Taiwan-born director Ang Lee has one of the most varied and impressive resumes of American directors working today. He began with the indie success of his "Father Knows Best" trilogy: Pushing Hands, The Wedding Banquet, and Eat Drink Man Woman. Lee broke into the mainstream with Sense and Sensibility, followed by The Ice Storm, Ride with the Devil, Crouching Tiger, Hidden Dragon (for which he received an Oscar nomination), Hulk, Brokeback Mountain (for which he won the Oscar), and Lust, Caution. Now he's filmed Yann Martel's bestselling, award-winning novel Life of Pi—in 3D. When Lee came back through town for the Mill Valley Film Festival, I sat down with him at San Francisco's Ritz-Carlton Hotel to discuss Pi and filmmaking approaches.
Groucho: I appreciate your stamina.
Ang Lee: Yeah. (Laughs.)
Groucho: Doing all these interviews. So I think with this film, smart is "in," as they say, but I wonder if you've ever been made to defend smart filmmaking, ever made to feel that it's a liability.
Ang Lee: Liability, in Hollywood?
G: In terms of, I guess, the box office and the audience.
AL: To be honest with you, that's the biggest challenge of making this movie. It's pretty impossible to make. Once you get the money, you start to collect your images; still how you put together—how you present it, that's the biggest challenge yet. I realized, in making this movie, [it] is an expensive movie for what it is. It has to be a mainstream [movie]. Not only is it expensive; they have to now reach the shopping mall and big release date and all that. But just the anticipation: it's a big pressure. It has to be mainstream. But it is smart, as you said. You know, it's philoso—it came from a beloved philosophical book. (Laughs.) How do you do the balance? In some ways, the economic side and the artistic side seems like their relationship is like pi: considered irrational, they don't meet. I did go through a lot of that; it's actually the hardest, yeah. How do you see the circle? How do you invite everybody to take the leap of faith? And forget about proving this or that, restrictions of friends. Let's forget about all of that and see that it'll work.

----

• **Work to complete**: Continue the Ang Lee interview from where it stops.

• **Entries shown**:

----

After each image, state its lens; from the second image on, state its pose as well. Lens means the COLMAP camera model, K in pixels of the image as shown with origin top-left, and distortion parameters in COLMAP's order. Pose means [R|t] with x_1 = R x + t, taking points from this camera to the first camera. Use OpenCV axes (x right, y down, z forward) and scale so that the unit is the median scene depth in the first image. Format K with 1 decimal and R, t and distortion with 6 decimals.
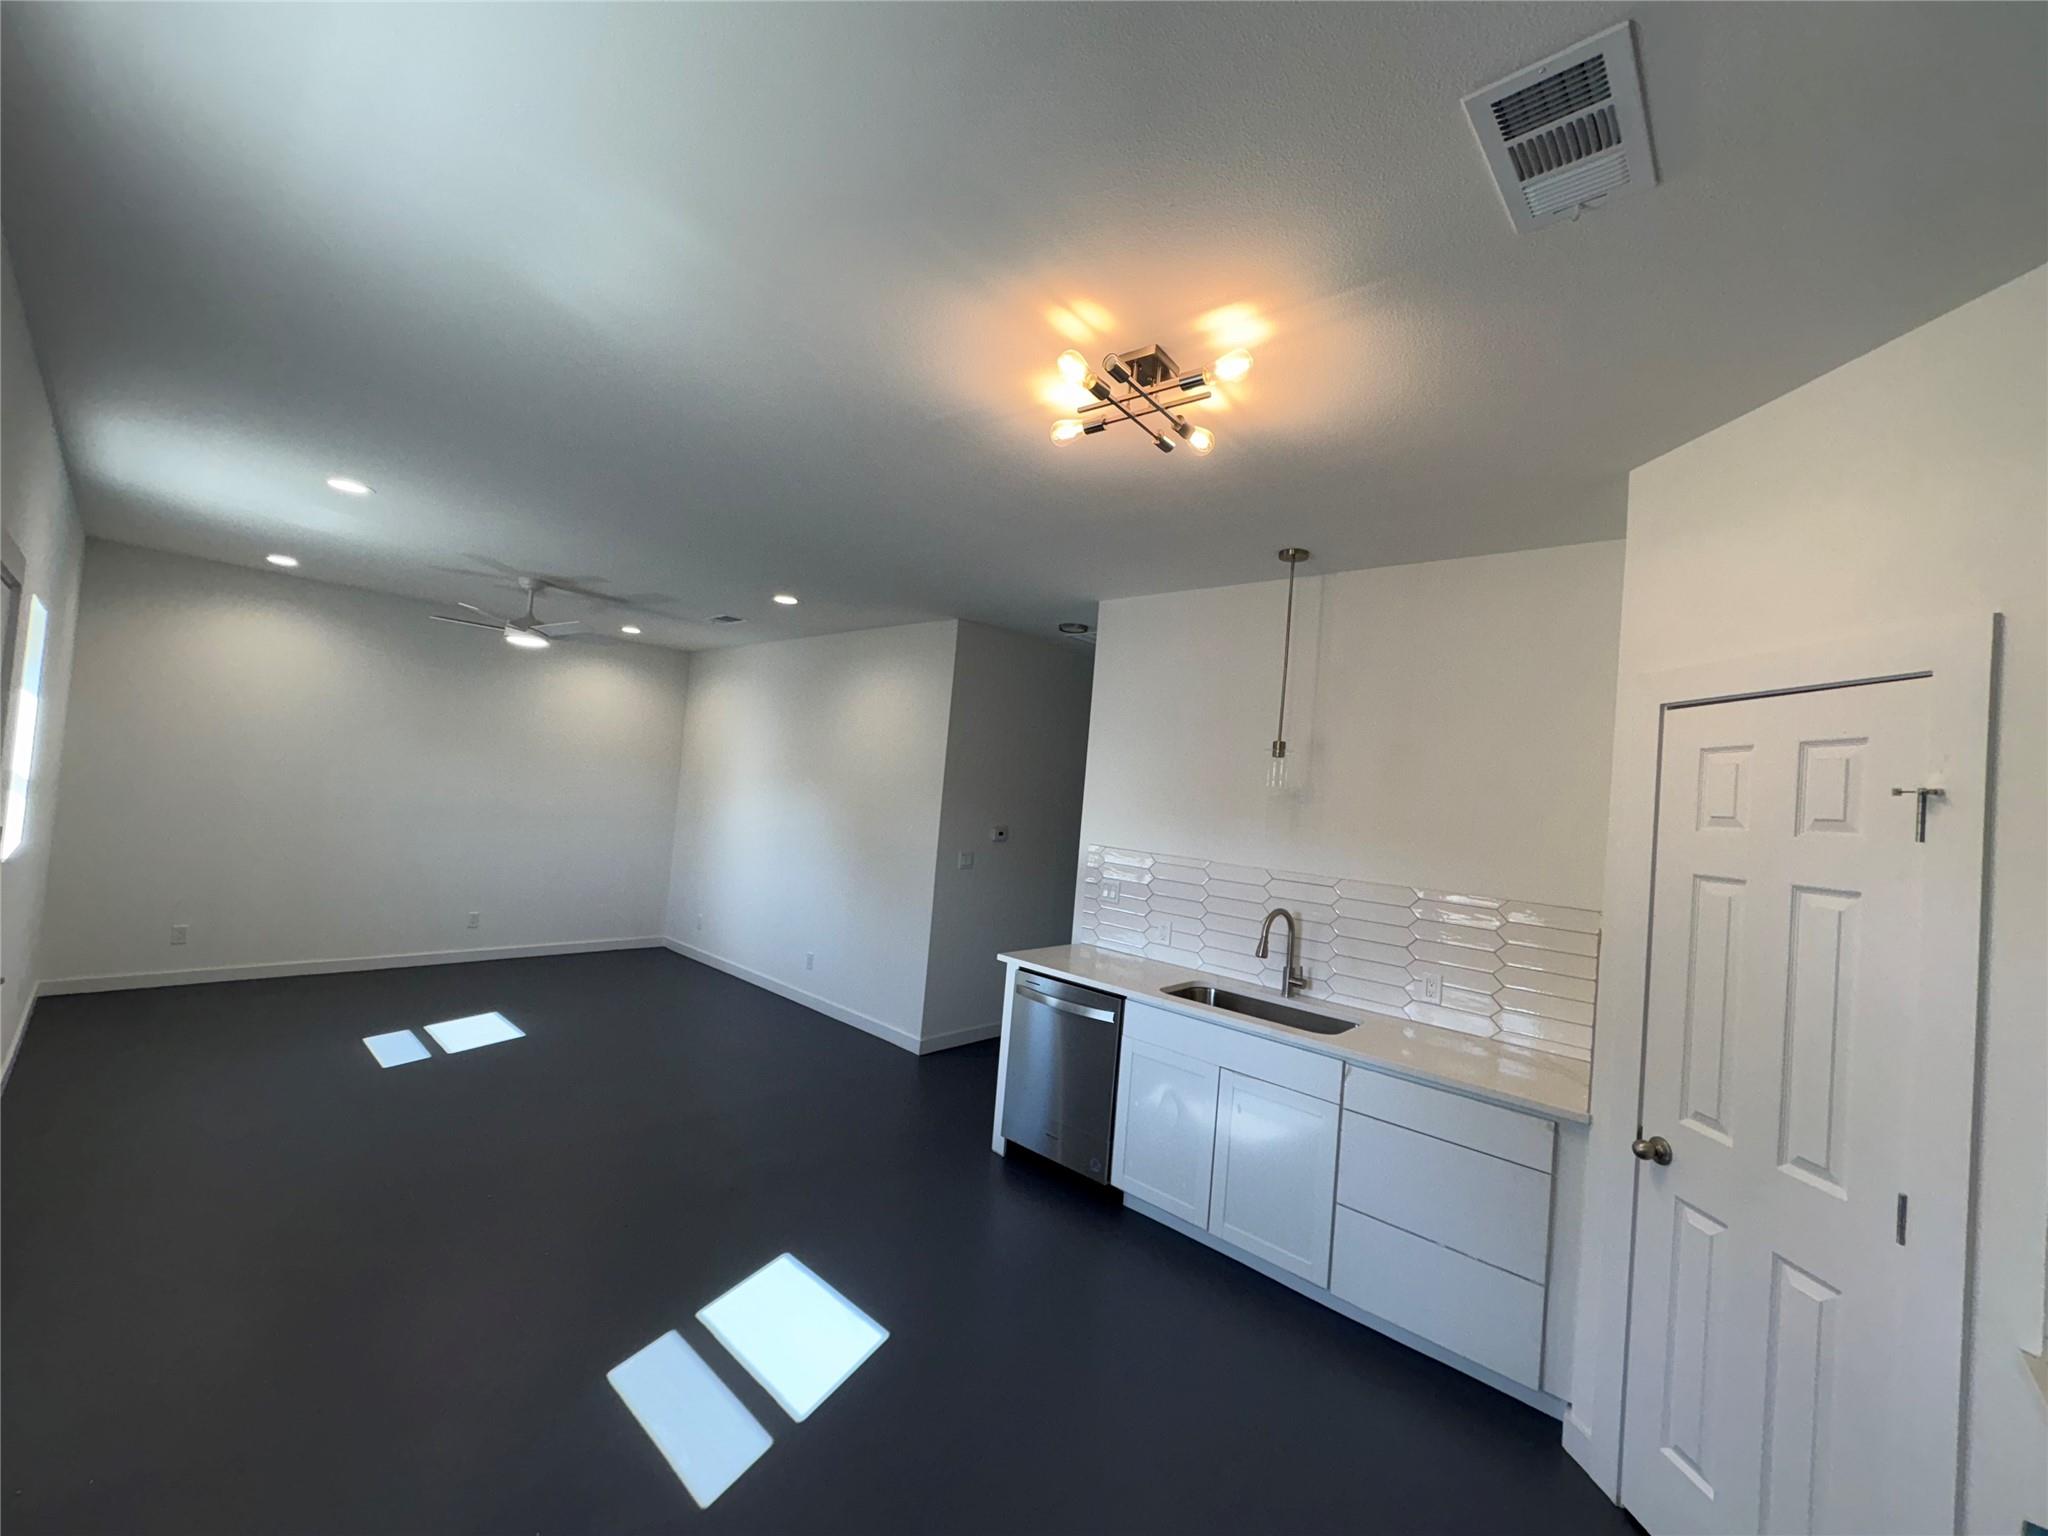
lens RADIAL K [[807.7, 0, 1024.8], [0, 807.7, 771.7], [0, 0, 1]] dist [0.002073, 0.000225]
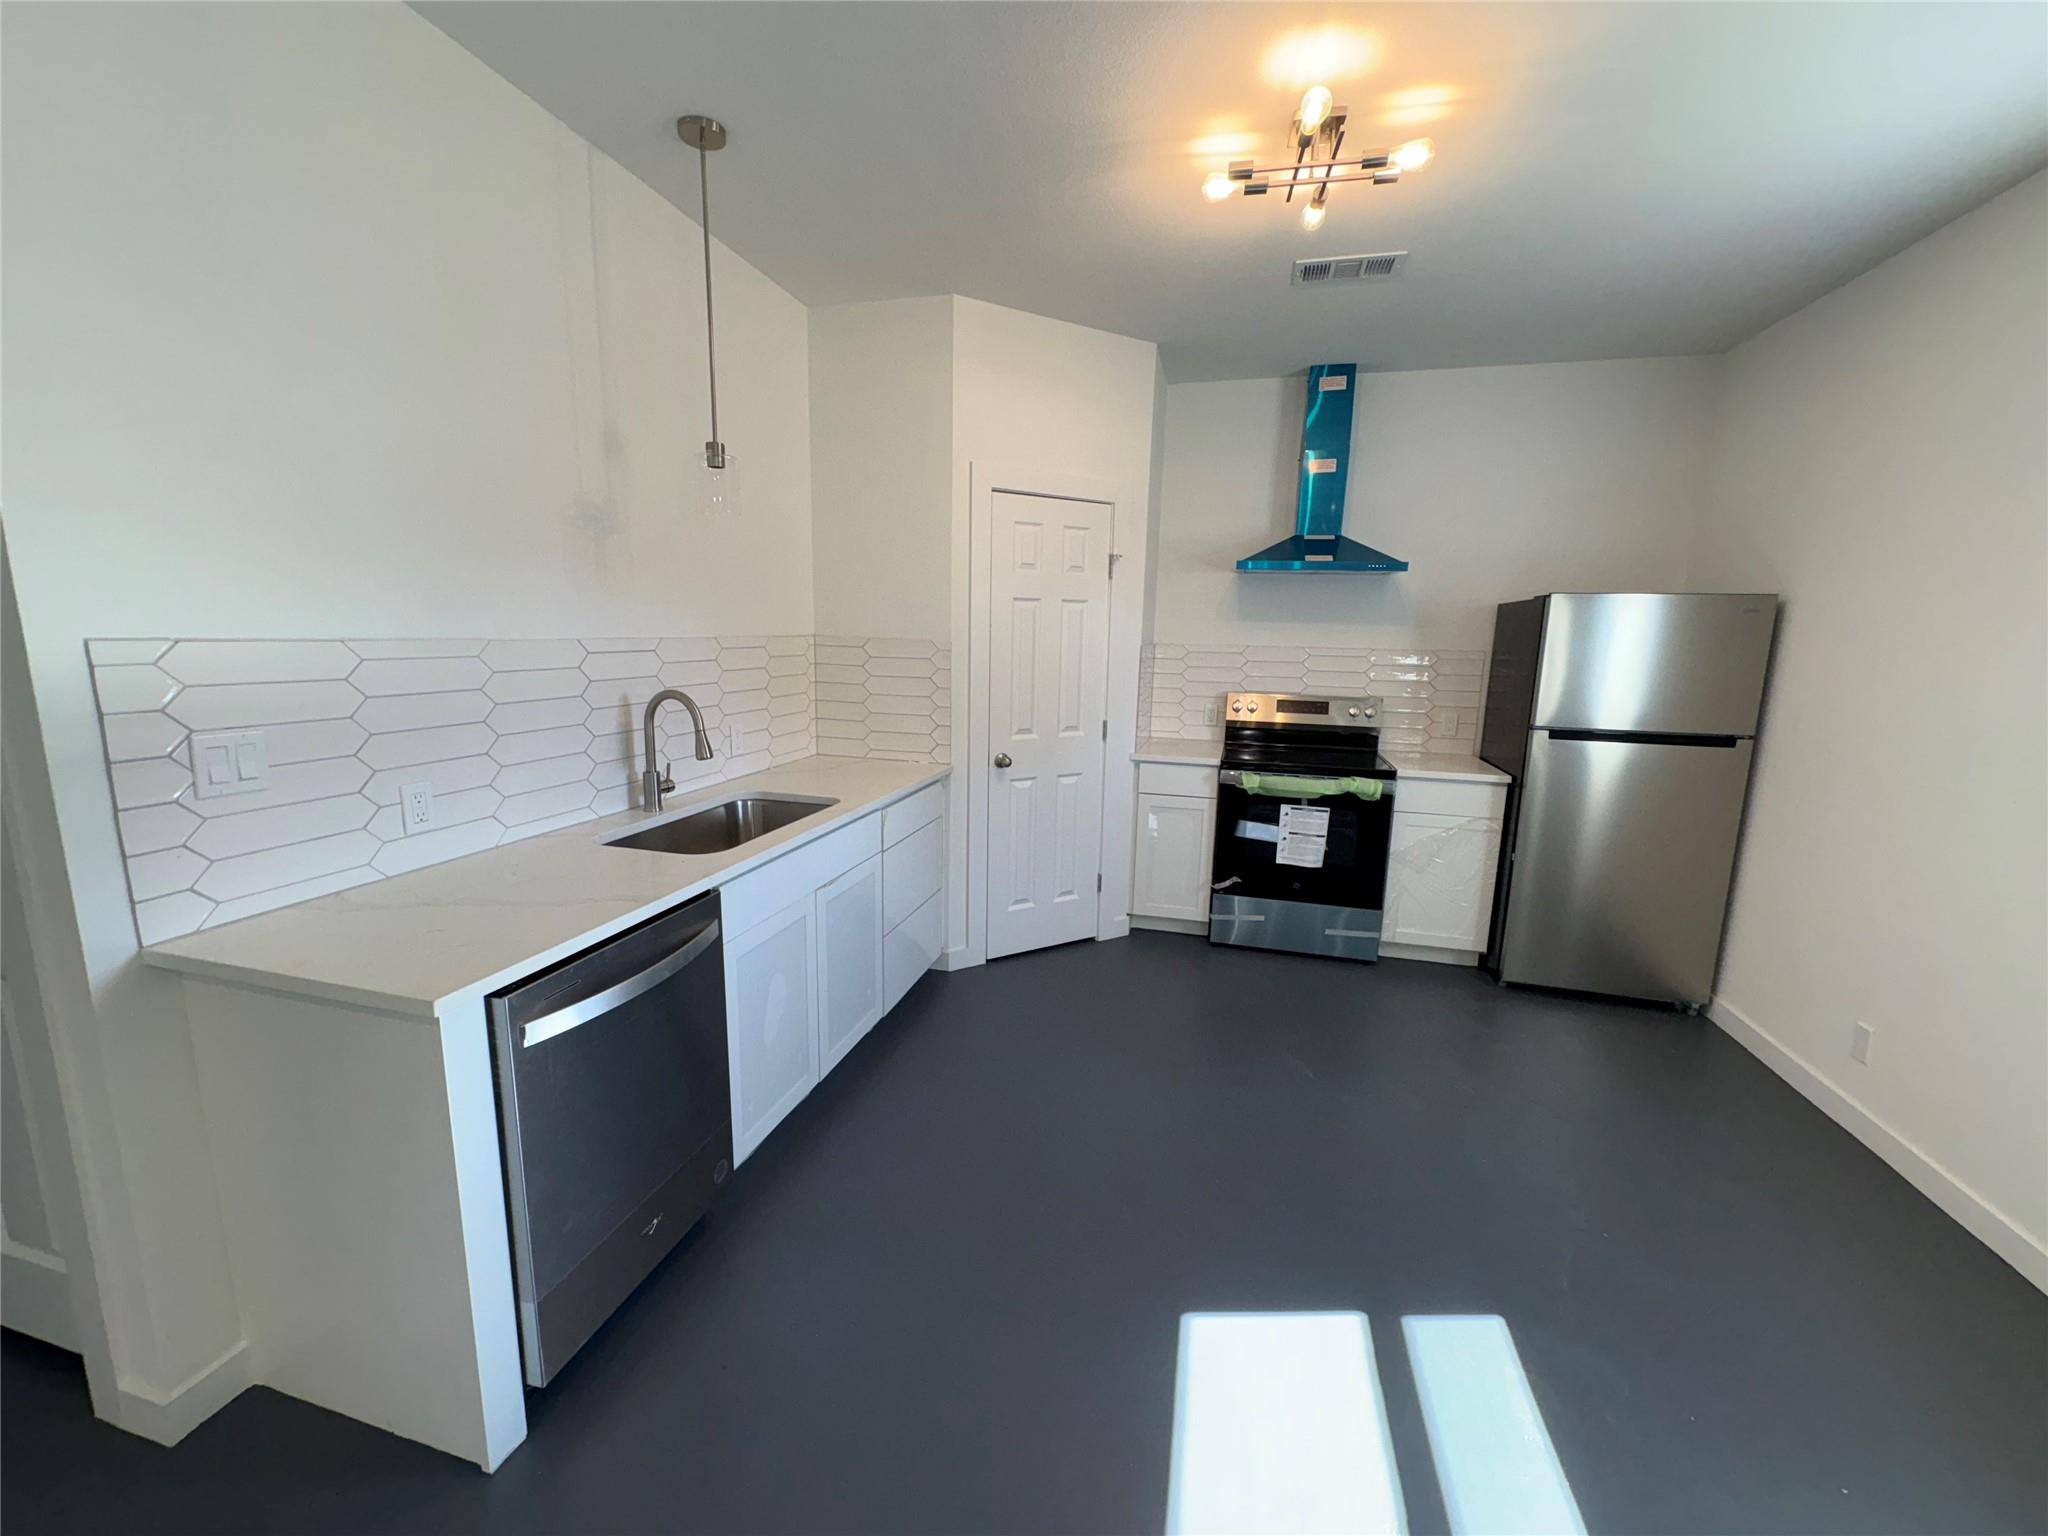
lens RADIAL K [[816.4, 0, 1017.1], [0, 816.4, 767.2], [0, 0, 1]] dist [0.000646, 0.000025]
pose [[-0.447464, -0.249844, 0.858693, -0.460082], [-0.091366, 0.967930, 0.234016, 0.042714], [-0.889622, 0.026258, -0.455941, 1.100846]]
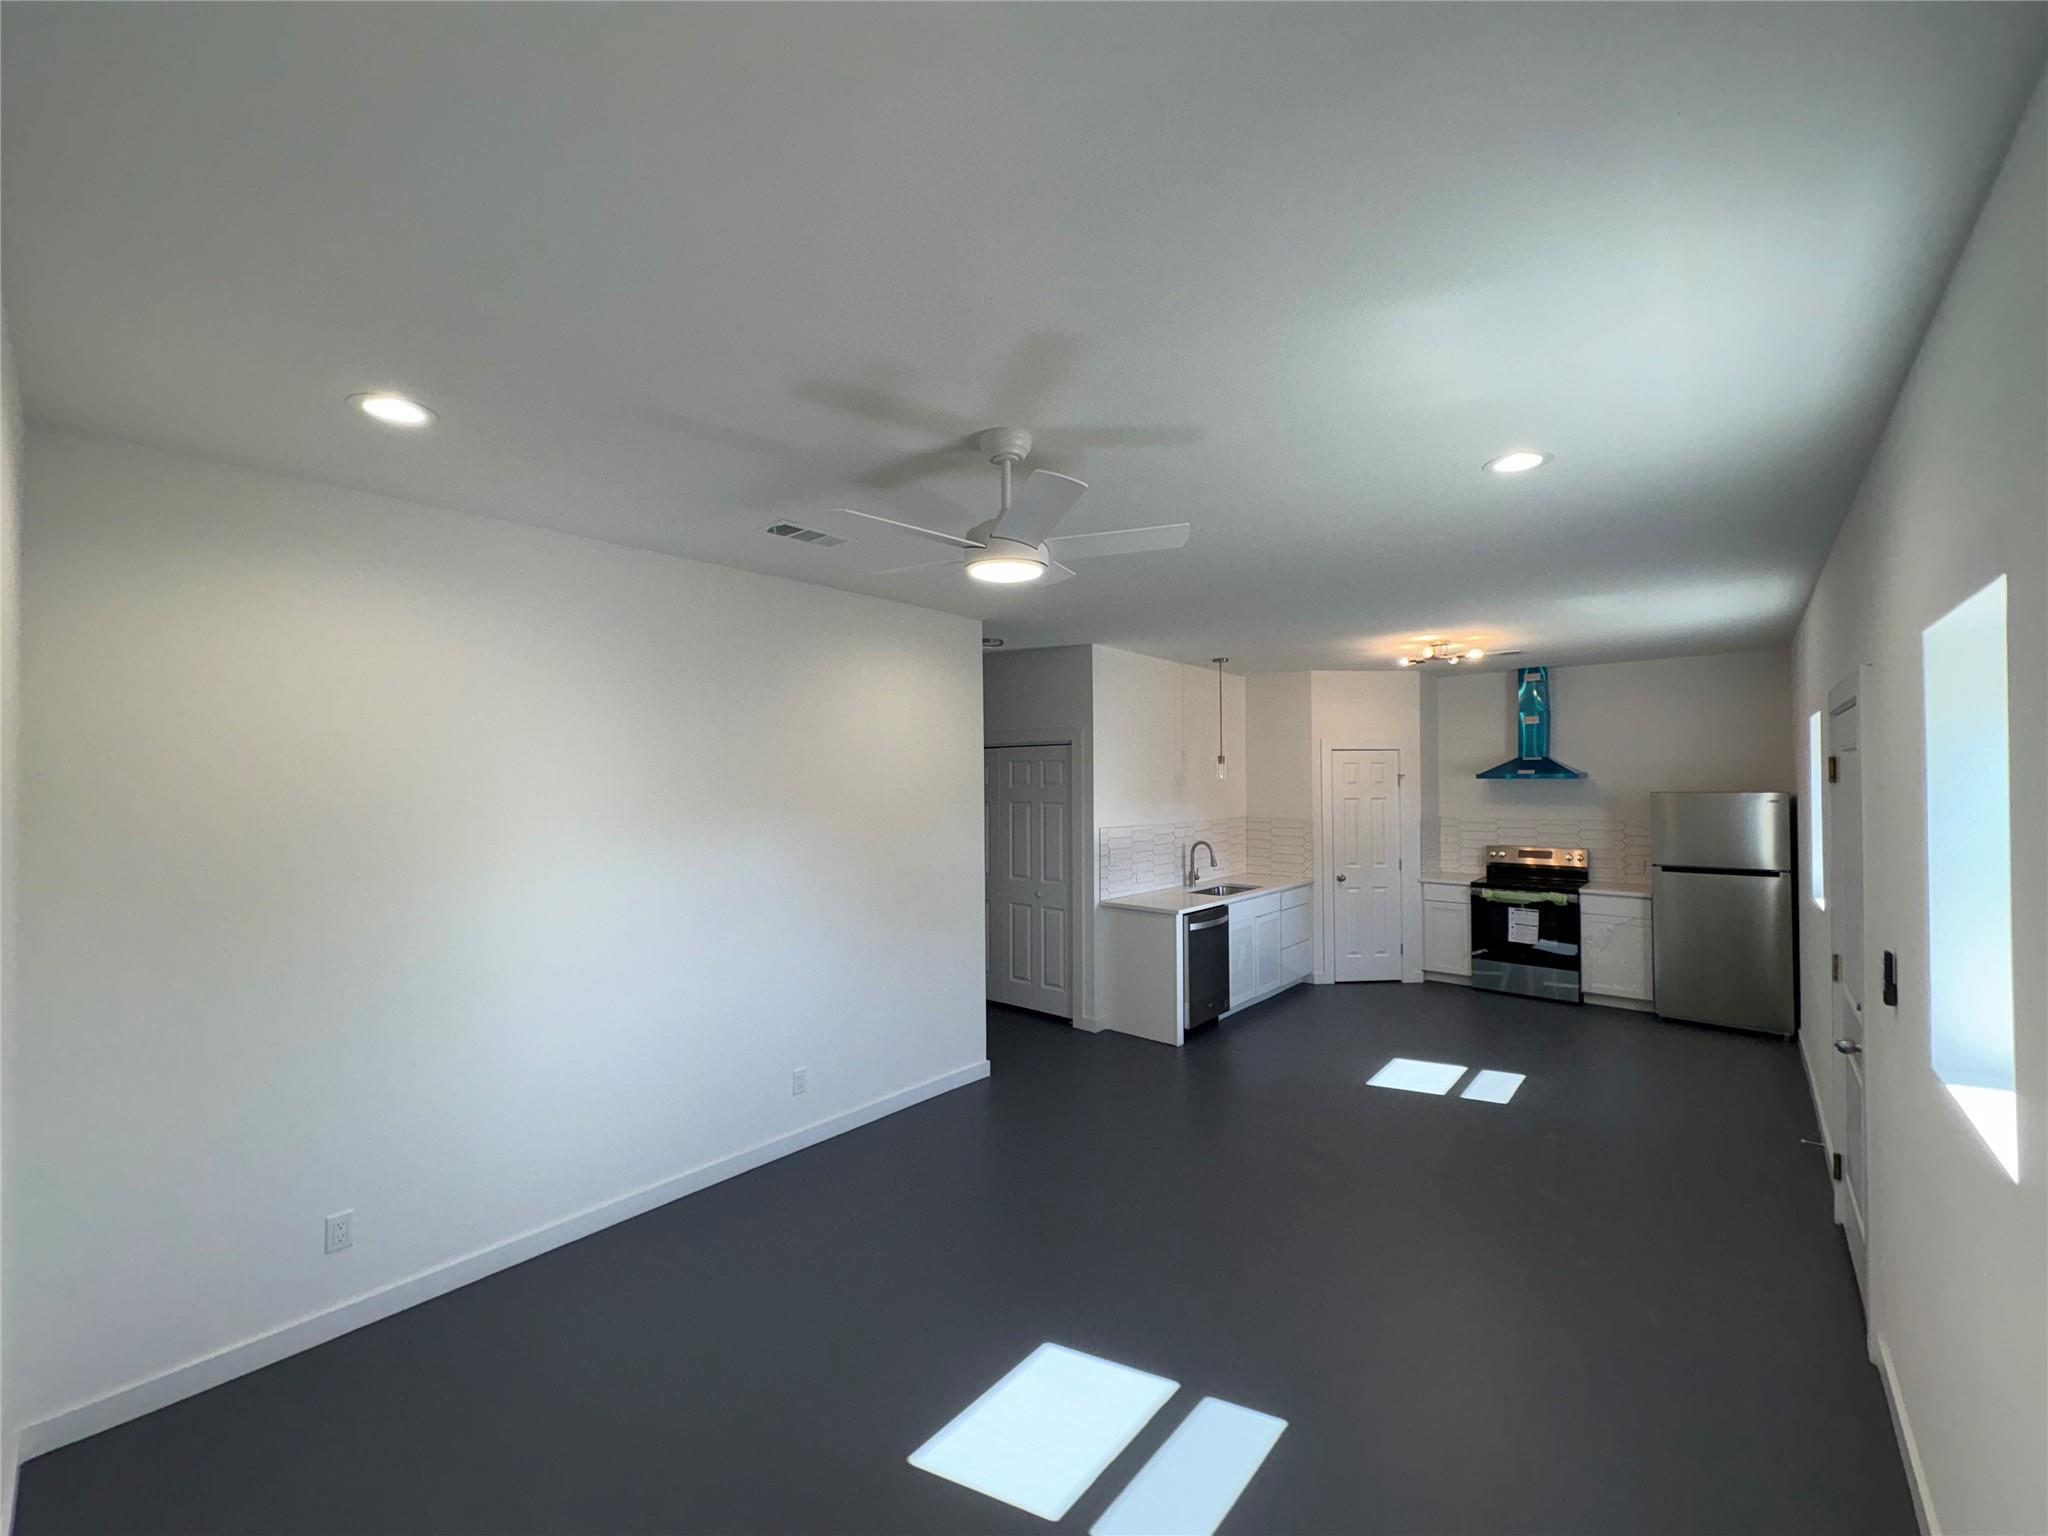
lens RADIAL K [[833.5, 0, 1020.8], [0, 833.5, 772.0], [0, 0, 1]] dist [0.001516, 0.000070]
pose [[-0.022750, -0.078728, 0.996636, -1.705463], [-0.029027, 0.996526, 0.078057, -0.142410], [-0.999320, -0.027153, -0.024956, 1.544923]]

----

• **Answer space**:
G: Well, if that was at any point a struggle, it seems like you won that struggle.
AL: We'll see. (Laughs.)
G: At least you made the film you set out to make; isn't that correct?
AL: Yeah. But, y'know, just to be really honest with you? I think the real—the movie's a provocation and an invitation, such as the book. You can never do it as well as how people put up in their minds. So if it works or not, it's a little bit of luck, too. It's not about how sincere or how hard you work, or how smart you are, how skillful you are; it's really a fate of its own. Like, two and a half weeks ago, I didn't know with the movie how it's going to hit; I don't know! For all the wisdom I have (laughs), which I believe I have more than anybody—
AL: I could see in the studio everything. But still it's a big, dicey roll. But at some point, you just: "Whatever happens." I think it will bounce back and forth. It's not an easy, settled movie. It doesn't follow any particular pattern, so it's very hard to predict. I like what I see so far, but I still have a long way to go.
G: I think it might help that the film, like the source material, is this sort of Rorshach test, right? Audiences are invited to see what they want to see in the story.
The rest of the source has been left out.